Comme souvent quand des passages entiers sont rétablis, l’ouvrage trouve son équilibre et sa juste respiration. Certes, quelques longueurs affectent l’acte d’exposition – l’intrigue ne démarre, à proprement parler, que lorsque Phèdre avoue ses sentiments coupables à Œnone, sa nourrice. Et la musique des parties chorégraphiques et chorales, quoique plaisante, n’a rien de particulièrement original.
Mais on comprend mieux ce qui retient l’attention de l’auditeur, ce mélange de lyrisme affirmé et de tension dramatique, le tout parfaitement dosé, qui semble la signature de Lemoyne. Du coup, dès le début du II, on est captivé, emporté par cette musique, qui colle à chaque phase de l’action avec une justesse redoutablement efficace, l’orchestre se chargeant souvent de dévoiler les vrais sentiments des protagonistes – il souligne, à plusieurs reprises, les émois de Phèdre par son rythme haletant, en contraste avec une ligne de chant largement déployée.
Des moments étonnants ? L’œuvre n’en manque pas : l’invocation de Phèdre à Vénus (« Ô toi, dont la présence… ») et ses aveux à Œnone (« Ô jour cher et terrible »), au I ; les duos Phèdre/Œnone (« Le doux -accent de la nature ») et Phèdre/Hippolyte (« Frappe toi-même »), au II ; l’air d’Hippolyte avec chœurs (« Restez pour détromper mon père ») et, bien sûr, la mort de l’héroïne, au III.
Entre Caen et Budapest, où l’enregistrement a été réalisé, en septembre 2019, la distribution a changé, à une exception près. Julien Behr impose un Hippolyte au timbre viril et chaleureux. En plus d’un style impeccable et d’un français exemplaire, Tassis Christoyannis apporte à Thésée une profonde humanité.

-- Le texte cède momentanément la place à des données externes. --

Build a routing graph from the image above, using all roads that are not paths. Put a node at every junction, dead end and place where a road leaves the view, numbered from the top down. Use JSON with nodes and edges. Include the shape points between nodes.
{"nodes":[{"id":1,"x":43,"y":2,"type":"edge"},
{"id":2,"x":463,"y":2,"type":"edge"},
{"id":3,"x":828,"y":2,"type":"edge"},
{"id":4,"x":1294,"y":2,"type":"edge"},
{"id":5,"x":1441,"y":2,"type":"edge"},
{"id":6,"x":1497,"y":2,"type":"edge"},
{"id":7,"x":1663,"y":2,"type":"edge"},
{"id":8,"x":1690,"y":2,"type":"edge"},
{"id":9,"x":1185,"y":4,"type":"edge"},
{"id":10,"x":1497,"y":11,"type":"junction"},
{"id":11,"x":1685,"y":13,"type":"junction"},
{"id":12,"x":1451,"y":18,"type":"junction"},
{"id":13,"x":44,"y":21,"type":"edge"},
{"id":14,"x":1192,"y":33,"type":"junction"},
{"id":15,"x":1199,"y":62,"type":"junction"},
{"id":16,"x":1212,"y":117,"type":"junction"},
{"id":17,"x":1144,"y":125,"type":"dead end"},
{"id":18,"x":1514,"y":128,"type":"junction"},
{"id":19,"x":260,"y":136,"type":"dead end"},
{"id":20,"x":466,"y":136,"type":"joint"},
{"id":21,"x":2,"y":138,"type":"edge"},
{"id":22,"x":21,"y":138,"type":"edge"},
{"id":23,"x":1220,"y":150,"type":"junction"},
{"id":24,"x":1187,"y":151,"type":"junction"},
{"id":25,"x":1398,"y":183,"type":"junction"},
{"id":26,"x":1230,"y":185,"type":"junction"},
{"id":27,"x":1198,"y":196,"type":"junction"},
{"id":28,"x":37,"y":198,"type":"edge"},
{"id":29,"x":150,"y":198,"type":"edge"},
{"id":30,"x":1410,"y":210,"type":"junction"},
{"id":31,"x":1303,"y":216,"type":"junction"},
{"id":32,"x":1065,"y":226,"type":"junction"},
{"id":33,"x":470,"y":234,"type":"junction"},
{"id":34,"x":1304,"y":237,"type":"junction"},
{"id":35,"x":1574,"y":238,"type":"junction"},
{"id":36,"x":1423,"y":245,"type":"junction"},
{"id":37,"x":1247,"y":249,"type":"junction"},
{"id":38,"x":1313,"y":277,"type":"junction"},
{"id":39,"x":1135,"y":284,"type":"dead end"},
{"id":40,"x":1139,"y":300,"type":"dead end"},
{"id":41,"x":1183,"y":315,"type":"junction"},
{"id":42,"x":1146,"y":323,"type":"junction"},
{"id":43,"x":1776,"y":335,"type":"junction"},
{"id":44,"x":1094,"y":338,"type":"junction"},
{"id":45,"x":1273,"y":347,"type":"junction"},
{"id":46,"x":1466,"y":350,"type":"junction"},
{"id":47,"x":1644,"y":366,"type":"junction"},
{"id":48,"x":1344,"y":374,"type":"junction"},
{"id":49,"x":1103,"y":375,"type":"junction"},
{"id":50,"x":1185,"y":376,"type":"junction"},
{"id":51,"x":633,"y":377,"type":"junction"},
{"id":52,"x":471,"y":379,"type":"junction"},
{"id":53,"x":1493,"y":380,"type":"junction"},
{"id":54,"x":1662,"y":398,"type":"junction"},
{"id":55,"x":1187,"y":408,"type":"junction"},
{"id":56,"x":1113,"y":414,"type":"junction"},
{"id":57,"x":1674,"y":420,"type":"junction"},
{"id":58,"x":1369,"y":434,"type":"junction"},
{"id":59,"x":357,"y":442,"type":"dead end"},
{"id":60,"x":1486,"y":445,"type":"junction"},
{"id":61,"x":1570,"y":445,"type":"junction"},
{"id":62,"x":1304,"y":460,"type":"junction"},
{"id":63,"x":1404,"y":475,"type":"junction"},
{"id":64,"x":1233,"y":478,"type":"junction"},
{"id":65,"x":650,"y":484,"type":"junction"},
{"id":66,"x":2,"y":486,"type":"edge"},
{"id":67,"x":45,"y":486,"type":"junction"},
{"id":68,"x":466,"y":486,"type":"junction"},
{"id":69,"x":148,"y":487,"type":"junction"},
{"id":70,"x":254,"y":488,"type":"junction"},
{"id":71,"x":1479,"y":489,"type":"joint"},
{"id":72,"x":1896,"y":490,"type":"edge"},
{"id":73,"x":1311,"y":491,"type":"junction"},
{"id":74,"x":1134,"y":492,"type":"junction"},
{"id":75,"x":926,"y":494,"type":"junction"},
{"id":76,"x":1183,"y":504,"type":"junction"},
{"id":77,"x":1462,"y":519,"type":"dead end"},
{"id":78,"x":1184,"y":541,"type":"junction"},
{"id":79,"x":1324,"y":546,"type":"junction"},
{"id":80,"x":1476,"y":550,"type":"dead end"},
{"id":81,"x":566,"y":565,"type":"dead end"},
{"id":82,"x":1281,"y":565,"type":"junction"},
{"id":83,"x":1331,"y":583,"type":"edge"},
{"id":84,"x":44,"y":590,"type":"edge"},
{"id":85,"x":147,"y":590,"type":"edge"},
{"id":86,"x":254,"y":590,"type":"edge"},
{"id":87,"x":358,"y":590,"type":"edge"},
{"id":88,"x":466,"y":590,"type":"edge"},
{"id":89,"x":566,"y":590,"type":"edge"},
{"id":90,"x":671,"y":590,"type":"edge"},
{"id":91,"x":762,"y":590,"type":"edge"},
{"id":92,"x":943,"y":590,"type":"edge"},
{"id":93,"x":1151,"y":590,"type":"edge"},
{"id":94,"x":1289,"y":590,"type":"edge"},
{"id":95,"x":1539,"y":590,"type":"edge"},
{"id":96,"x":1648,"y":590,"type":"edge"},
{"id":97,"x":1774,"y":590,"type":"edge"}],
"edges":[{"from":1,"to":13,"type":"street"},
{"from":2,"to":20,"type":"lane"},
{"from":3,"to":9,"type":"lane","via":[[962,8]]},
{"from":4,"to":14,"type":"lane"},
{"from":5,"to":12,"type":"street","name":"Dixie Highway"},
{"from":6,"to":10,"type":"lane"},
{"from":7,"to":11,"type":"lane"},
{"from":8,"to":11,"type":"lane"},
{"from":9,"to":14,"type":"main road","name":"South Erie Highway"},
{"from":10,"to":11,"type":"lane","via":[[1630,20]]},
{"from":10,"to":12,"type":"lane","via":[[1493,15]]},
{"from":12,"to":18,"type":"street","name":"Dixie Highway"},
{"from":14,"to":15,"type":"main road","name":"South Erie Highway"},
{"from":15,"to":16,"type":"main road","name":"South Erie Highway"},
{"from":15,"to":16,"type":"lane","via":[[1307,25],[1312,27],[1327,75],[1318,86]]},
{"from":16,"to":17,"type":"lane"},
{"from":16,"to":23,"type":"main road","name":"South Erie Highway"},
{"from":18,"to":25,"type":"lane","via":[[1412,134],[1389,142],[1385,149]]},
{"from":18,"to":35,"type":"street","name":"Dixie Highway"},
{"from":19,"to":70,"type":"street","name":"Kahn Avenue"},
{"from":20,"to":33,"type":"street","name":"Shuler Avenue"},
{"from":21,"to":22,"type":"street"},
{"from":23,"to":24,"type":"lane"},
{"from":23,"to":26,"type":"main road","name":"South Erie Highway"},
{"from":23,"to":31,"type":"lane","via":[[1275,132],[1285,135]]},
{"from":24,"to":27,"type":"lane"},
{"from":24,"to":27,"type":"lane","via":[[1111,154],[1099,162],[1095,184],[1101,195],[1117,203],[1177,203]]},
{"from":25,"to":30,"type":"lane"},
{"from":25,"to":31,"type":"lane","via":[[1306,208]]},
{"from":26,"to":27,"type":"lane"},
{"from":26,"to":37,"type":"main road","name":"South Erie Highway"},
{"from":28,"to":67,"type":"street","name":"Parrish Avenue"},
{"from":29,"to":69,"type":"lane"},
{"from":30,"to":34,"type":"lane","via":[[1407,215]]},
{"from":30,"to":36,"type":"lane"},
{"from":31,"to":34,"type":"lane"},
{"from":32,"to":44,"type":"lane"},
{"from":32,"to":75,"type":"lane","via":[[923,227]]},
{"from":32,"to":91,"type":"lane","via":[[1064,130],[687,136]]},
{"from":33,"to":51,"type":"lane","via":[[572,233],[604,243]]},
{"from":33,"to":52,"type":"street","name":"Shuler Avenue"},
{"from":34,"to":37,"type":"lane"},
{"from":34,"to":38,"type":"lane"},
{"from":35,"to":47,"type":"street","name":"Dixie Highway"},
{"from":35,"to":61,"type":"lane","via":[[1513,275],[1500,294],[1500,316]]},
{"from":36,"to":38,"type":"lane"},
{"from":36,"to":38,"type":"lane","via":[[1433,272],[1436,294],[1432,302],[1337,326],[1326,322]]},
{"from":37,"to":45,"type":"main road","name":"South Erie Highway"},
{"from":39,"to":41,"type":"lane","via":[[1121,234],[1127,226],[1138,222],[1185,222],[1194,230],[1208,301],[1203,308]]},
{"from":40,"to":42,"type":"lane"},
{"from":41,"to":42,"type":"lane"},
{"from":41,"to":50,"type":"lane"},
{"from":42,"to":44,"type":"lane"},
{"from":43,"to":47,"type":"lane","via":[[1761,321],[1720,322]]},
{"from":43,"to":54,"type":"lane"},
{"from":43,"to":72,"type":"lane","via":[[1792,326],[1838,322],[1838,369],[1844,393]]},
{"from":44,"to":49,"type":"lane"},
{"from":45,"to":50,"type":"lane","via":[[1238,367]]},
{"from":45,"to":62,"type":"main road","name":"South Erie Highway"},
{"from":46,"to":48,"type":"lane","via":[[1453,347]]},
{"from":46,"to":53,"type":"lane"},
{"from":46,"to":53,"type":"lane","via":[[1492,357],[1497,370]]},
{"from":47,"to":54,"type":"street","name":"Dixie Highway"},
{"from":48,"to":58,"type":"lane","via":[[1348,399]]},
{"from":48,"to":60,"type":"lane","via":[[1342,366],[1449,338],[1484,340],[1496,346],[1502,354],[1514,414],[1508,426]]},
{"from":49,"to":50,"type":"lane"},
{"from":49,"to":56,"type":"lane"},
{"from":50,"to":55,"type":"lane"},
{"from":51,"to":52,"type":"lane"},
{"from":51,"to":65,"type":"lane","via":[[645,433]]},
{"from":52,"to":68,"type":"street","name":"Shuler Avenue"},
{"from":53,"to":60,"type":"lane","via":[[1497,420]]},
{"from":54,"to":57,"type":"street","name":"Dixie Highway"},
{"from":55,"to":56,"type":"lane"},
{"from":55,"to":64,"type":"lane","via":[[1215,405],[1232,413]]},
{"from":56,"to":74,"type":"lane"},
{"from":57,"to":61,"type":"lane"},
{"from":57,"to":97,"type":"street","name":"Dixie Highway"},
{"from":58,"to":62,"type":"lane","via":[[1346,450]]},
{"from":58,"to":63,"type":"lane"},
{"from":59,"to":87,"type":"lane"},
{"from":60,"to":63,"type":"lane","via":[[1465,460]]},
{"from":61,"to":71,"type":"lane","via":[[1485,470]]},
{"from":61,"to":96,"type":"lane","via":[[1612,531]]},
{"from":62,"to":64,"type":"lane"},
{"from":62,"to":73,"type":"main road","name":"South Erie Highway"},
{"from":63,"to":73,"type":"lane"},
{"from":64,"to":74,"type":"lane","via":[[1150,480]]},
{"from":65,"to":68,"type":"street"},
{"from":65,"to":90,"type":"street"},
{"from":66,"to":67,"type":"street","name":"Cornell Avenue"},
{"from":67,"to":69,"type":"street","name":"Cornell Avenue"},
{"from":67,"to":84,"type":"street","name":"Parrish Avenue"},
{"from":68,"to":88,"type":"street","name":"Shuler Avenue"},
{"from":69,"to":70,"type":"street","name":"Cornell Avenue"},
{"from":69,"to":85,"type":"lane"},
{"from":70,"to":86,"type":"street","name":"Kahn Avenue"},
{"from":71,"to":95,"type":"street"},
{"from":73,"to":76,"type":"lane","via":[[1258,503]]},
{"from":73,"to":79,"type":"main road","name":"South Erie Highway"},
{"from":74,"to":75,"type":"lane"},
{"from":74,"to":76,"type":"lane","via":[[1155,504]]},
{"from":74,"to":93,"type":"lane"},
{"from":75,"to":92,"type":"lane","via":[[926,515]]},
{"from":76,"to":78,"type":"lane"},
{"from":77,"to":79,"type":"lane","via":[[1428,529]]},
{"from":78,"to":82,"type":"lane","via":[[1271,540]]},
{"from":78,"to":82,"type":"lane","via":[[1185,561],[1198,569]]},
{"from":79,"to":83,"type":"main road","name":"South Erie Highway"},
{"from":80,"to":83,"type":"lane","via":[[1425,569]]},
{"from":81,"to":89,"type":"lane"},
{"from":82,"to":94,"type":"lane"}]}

Les limites dans l’aigu de Melody Louledjian n’empêchent pas son Œnone d’être caractérisée avec sincérité.
Ludivine Gombert est une Grande Prêtresse de Vénus charmante, et Jérôme Boutillier, voix sonore et forte présence, fait du Grand de l’État et du Chasseur davantage que des silhouettes anonymes.
Le rôle-titre est toujours tenu par Judith van Wanroij. Un chant conduit avec assurance, une musicalité parfaite, un investissement théâtral n’ignorant aucun détail de la progression psychologique d’un personnage complexe, voilà qui est bien.
Les registres extrêmes, néanmoins, souvent tendus, donnent l’impression que le rôle demanderait des moyens plus amples et davantage de puissance, pour aboutir à une incarnation digne d’une tragédie – ce qui, d’après ce que l’on en sait, était la singularité d’Antoinette Saint-Huberty, sa créatrice. Mais quelle intelligence chez Judith van Wanroij, quel tempérament d’artiste… et quelle maîtrise de la langue !
Le Purcell Choir est d’une tenue irréprochable, et l’Orfeo Orchestra, fidèle à lui-même, brillant, sensible, tout à la joie de faire de la musique et de partager son plaisir. György Vashegyi le dirige avec ce mélange de souplesse et de rigueur, qui donne toute sa saveur à l’œuvre de Lemoyne et à cette première discographique enrichissante.